David de Gea is one of the few members of the United squad who can claim to be in form but here came the season’s first of those errors that creep into his game every so often to chip away at his No 1 status. The replay of Ilicic’s shot slipping under his body and bouncing in will be difficult viewing for De Gea, but then those in front of him should also be made to watch how easy it was for Remo Freuler to first bring the ball up the pitch unopposed, then for Zapata to drive down the left and cut-back to Ilicic on the edge of the box.
United would respond, though it was far from immediate. Atalanta were on top for the remainder of the half, with Teun Koopmeiners running play after play unopposed in midfield. Gasperini’s midfield orchestrator was everywhere, as demonstrated when stealing possession off Pogba – who was enduring a desperately poor half – on the edge of the United box.
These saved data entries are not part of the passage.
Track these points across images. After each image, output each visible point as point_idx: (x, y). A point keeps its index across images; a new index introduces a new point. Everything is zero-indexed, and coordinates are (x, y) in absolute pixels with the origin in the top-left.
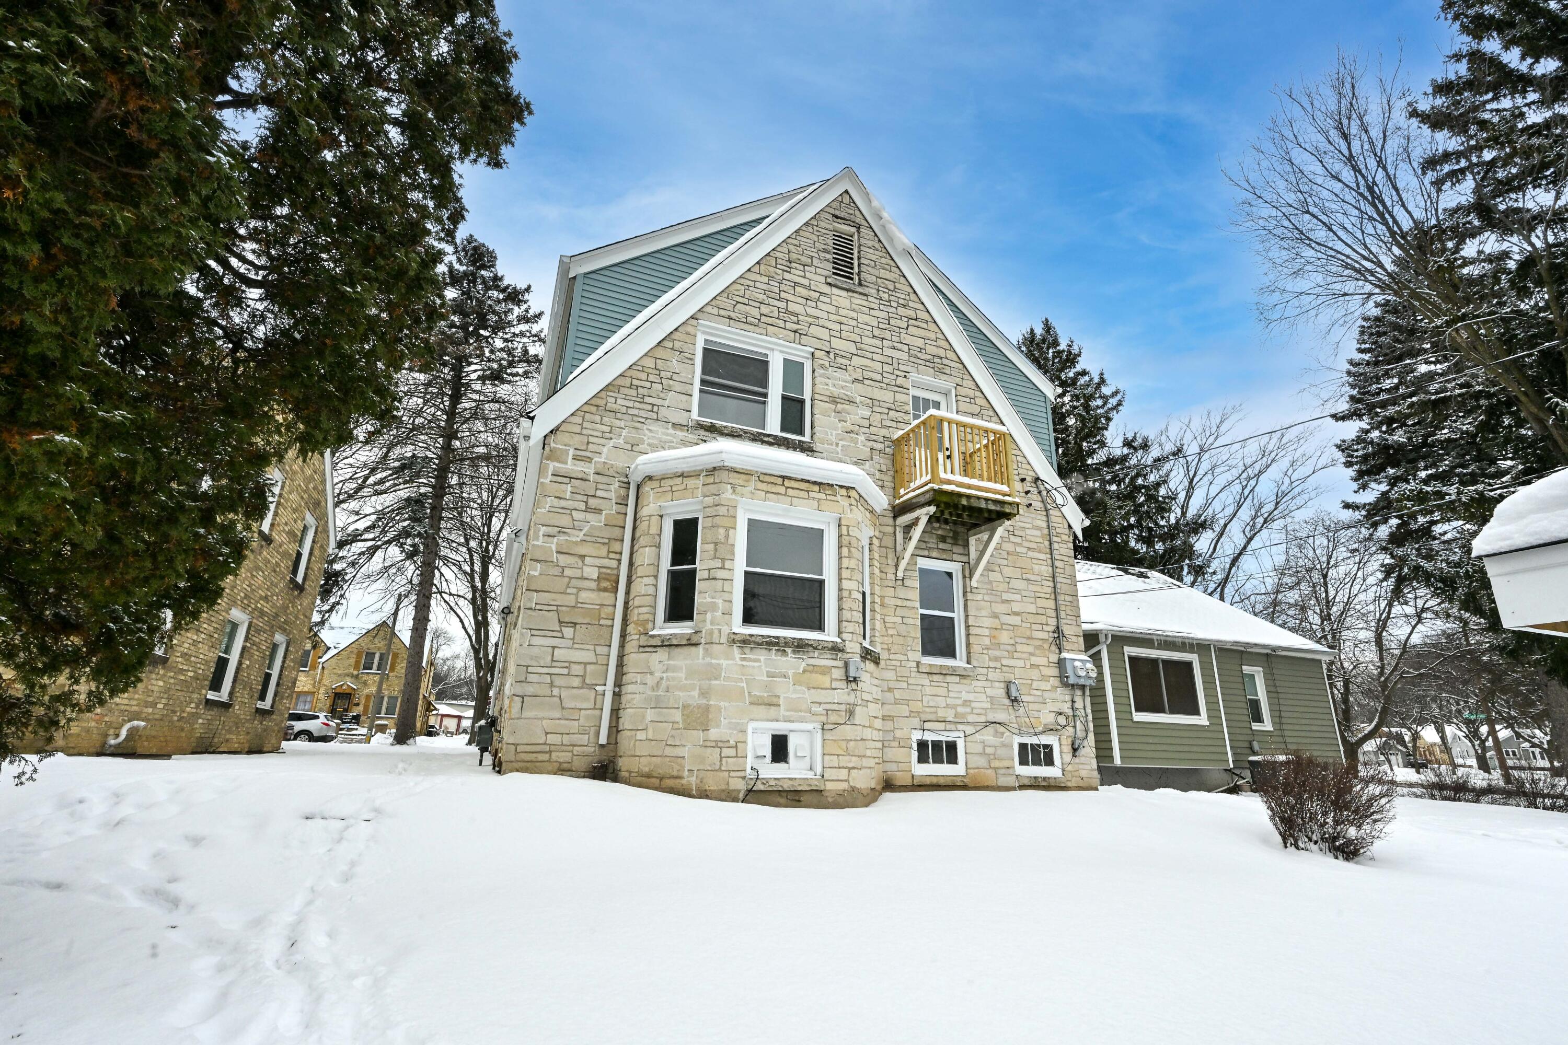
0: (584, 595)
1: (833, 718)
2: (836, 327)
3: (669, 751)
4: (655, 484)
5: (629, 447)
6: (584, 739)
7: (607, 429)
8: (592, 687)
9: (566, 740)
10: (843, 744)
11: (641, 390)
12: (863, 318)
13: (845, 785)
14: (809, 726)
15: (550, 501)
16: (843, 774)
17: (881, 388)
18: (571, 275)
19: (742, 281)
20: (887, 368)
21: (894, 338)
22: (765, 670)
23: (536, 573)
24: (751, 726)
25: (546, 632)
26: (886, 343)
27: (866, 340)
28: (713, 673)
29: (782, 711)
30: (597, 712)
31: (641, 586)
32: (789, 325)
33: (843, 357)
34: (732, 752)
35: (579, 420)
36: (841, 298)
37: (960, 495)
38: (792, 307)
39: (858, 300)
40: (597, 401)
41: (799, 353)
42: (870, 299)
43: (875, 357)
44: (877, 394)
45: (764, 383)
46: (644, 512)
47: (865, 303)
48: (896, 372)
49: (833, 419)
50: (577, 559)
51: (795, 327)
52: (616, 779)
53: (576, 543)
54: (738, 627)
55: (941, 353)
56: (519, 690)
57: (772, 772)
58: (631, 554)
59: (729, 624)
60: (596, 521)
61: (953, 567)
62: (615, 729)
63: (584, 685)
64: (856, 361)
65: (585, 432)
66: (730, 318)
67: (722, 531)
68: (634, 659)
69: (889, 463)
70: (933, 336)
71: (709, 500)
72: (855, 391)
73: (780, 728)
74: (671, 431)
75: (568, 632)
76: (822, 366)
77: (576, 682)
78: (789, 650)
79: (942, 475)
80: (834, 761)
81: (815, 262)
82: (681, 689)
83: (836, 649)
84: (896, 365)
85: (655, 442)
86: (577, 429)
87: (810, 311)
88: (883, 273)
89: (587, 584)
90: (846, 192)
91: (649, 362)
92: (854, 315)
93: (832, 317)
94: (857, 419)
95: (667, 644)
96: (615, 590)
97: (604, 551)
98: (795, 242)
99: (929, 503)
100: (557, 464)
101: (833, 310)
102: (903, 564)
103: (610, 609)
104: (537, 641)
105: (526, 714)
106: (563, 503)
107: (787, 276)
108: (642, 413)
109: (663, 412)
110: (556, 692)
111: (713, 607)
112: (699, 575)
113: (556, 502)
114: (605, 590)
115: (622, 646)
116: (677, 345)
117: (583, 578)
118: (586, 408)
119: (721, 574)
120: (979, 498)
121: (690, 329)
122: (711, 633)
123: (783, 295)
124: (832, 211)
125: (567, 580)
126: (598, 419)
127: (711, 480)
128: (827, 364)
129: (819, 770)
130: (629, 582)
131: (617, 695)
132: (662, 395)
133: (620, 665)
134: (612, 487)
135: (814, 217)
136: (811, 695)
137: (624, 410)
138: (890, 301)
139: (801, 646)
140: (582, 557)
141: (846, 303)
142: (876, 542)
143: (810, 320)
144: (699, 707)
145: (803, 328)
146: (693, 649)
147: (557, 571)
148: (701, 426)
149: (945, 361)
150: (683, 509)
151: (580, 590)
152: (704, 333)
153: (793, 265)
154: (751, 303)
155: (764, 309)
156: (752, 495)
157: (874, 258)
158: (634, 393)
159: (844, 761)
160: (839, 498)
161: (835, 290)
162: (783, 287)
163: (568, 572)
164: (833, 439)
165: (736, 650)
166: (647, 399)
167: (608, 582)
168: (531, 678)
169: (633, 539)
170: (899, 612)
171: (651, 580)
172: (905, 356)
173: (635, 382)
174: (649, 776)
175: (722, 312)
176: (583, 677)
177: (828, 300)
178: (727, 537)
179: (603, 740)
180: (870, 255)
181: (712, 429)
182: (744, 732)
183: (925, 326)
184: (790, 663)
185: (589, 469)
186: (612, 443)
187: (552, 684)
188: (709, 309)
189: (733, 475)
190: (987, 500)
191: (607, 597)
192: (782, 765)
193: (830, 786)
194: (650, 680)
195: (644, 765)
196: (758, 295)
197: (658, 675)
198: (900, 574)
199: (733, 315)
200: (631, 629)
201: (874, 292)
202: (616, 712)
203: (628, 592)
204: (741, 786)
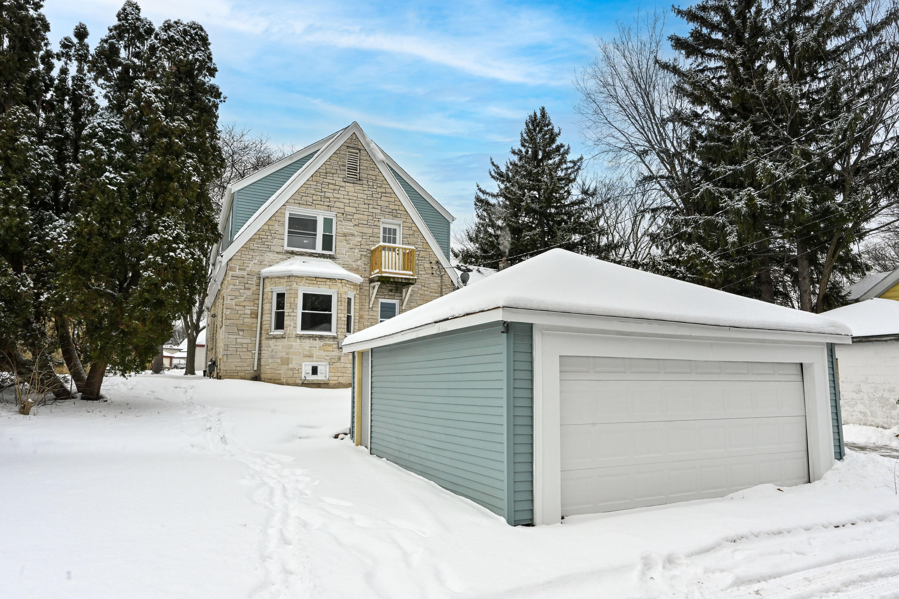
0: (246, 320)
1: (333, 361)
2: (347, 201)
3: (276, 372)
4: (269, 280)
5: (259, 263)
6: (249, 368)
7: (251, 257)
8: (250, 351)
9: (243, 369)
10: (336, 369)
11: (263, 240)
12: (360, 195)
13: (337, 382)
14: (325, 363)
15: (231, 287)
16: (336, 378)
17: (367, 227)
18: (232, 192)
19: (305, 186)
20: (370, 218)
21: (374, 203)
22: (308, 346)
23: (228, 313)
24: (304, 364)
25: (233, 333)
26: (370, 206)
27: (361, 206)
28: (291, 347)
29: (315, 359)
30: (253, 360)
31: (266, 317)
32: (326, 204)
33: (350, 215)
34: (297, 372)
35: (239, 254)
36: (350, 187)
37: (390, 277)
38: (327, 195)
39: (358, 187)
40: (246, 246)
41: (330, 215)
42: (364, 186)
43: (365, 213)
44: (365, 230)
45: (315, 229)
46: (266, 290)
47: (361, 188)
48: (375, 219)
49: (344, 243)
50: (242, 307)
51: (329, 204)
52: (260, 381)
53: (242, 301)
54: (300, 332)
55: (397, 207)
56: (226, 353)
57: (311, 378)
58: (262, 304)
59: (296, 331)
60: (249, 293)
61: (396, 302)
62: (259, 365)
63: (248, 351)
64: (356, 216)
65: (242, 259)
66: (299, 204)
67: (292, 299)
68: (264, 342)
69: (369, 260)
70: (393, 200)
71: (288, 288)
72: (354, 230)
73: (315, 364)
74: (276, 255)
75: (241, 333)
76: (340, 221)
77: (245, 350)
78: (317, 339)
79: (383, 270)
80: (333, 374)
81: (338, 172)
82: (280, 352)
83: (334, 338)
84: (374, 216)
85: (269, 260)
86: (239, 258)
87: (336, 195)
88: (371, 172)
89: (246, 316)
90: (354, 133)
91: (266, 227)
92: (356, 194)
93: (345, 197)
94: (355, 242)
95: (275, 337)
96: (257, 318)
97: (252, 304)
98: (329, 163)
99: (378, 281)
100: (233, 272)
101: (346, 193)
102: (372, 302)
103: (256, 325)
104: (230, 336)
105: (229, 361)
106: (236, 287)
107: (325, 180)
108: (264, 249)
109: (272, 248)
110: (238, 353)
111: (290, 325)
112: (286, 314)
113: (234, 287)
114: (253, 318)
115: (260, 337)
116: (277, 218)
117: (245, 314)
118: (242, 249)
119: (292, 314)
120: (398, 278)
121: (282, 211)
122: (289, 334)
123: (323, 189)
124: (347, 145)
125: (239, 315)
126: (247, 253)
127: (288, 280)
128: (342, 220)
129: (328, 377)
130: (262, 315)
131: (260, 354)
132: (272, 241)
133: (260, 344)
134: (254, 280)
135: (338, 150)
136: (324, 354)
137: (257, 248)
138: (373, 186)
139: (321, 337)
140: (244, 306)
141: (352, 189)
142: (357, 296)
143: (335, 200)
144: (286, 358)
145: (332, 204)
146: (283, 339)
147: (236, 312)
148: (288, 252)
149: (398, 211)
150: (281, 290)
151: (244, 318)
152: (288, 210)
153: (328, 174)
154: (309, 195)
155: (315, 198)
156: (304, 285)
157: (366, 165)
158: (260, 241)
159: (336, 374)
160: (338, 283)
161: (347, 184)
162: (323, 186)
163: (239, 312)
164: (344, 252)
165: (298, 340)
166: (266, 243)
167: (254, 315)
168: (229, 349)
169: (263, 299)
170: (370, 320)
171: (269, 315)
172: (379, 211)
173: (261, 236)
174: (270, 379)
175: (296, 201)
176: (247, 348)
177: (344, 189)
178: (294, 301)
179: (255, 368)
180: (365, 164)
181: (292, 253)
182: (301, 365)
183: (389, 195)
184: (318, 343)
185: (245, 273)
186: (253, 262)
187: (236, 351)
188: (290, 201)
189: (296, 278)
190: (402, 278)
191: (254, 320)
192: (316, 376)
193: (331, 382)
194: (270, 349)
195: (269, 376)
196: (311, 191)
197: (272, 347)
198: (371, 306)
199: (301, 202)
200: (263, 332)
201: (365, 182)
202: (259, 359)
203: (262, 318)
204: (300, 382)
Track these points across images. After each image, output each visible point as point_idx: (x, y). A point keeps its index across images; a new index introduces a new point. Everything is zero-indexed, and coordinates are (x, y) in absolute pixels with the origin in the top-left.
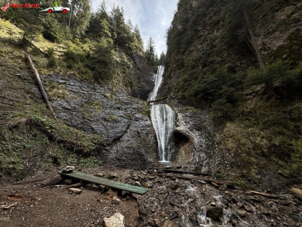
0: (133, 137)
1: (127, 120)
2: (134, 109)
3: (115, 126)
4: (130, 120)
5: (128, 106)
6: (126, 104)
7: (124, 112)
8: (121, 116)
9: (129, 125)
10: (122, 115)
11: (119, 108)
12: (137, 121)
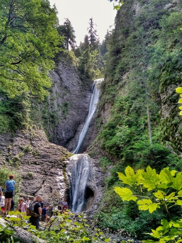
0: (46, 192)
1: (42, 176)
2: (51, 162)
3: (32, 182)
4: (45, 176)
5: (45, 160)
6: (43, 157)
7: (40, 167)
8: (38, 172)
9: (44, 181)
10: (38, 170)
11: (35, 163)
12: (52, 176)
Only a heroic block by Bailly stopped Zapata from scoring and United from falling further behind.
Something needed to change and Solskjaer’s hand was forced. Raphael Varane, who only returned from a calf injury at the weekend, was forced off with what appeared to be a muscular problem. The back three experiment had lasted just 128 minutes across two games. Mason Greenwood came on his place as United reverted to their familiar 4-2-3-1 shape and an equaliser followed in stoppage time at the end of the half, though that was more down to individual brilliance rather than any tactical triumph.
That may sound unfair, and it is a source of annoyance at Old Trafford that when United do things well, credit rarely goes to the coaches. If the exquisite interplay between Ronaldo, Greenwood and Bruno Fernandes has been choreographed at Carrington, fair enough, but it looked a lot like divine inspiration. That’s what happens when you can count on such a talented group of players. The final two elements of the move – Greenwood’s incisive pass into the penalty area, Fernandes’ deft backheel to Ronaldo – were sublime.
The second half could now be a blank slate, hopefully with more of what was seen in its closing minutes, but Atalanta regained their lead. Zapata had caused untold problems all night. Perhaps that’s why Bailly felt more comfortable ball-watching as Jose Luis Palomino’s dinked pass went over his head to send the Colombian through. Harry Maguire did not cover himself in glory with a desperate recovery tackle which did not stop Zapata applying the finish. He had also played the Atalanta striker onside, which was eventually confirmed after a lengthy VAR review.
Solskjaer attempted to change things. Pogba was replaced, tellingly, even though McTominay was on a yellow and walking a thinning tightrope. Two players called Donny van de Beek and Jadon Sancho came on during the closing stages. Never heard of them, personally. At least Solskjaer was attempting to affect proceedings, but it can sometimes feel like only one man – one player, to be more precise – is keeping this United side competitive.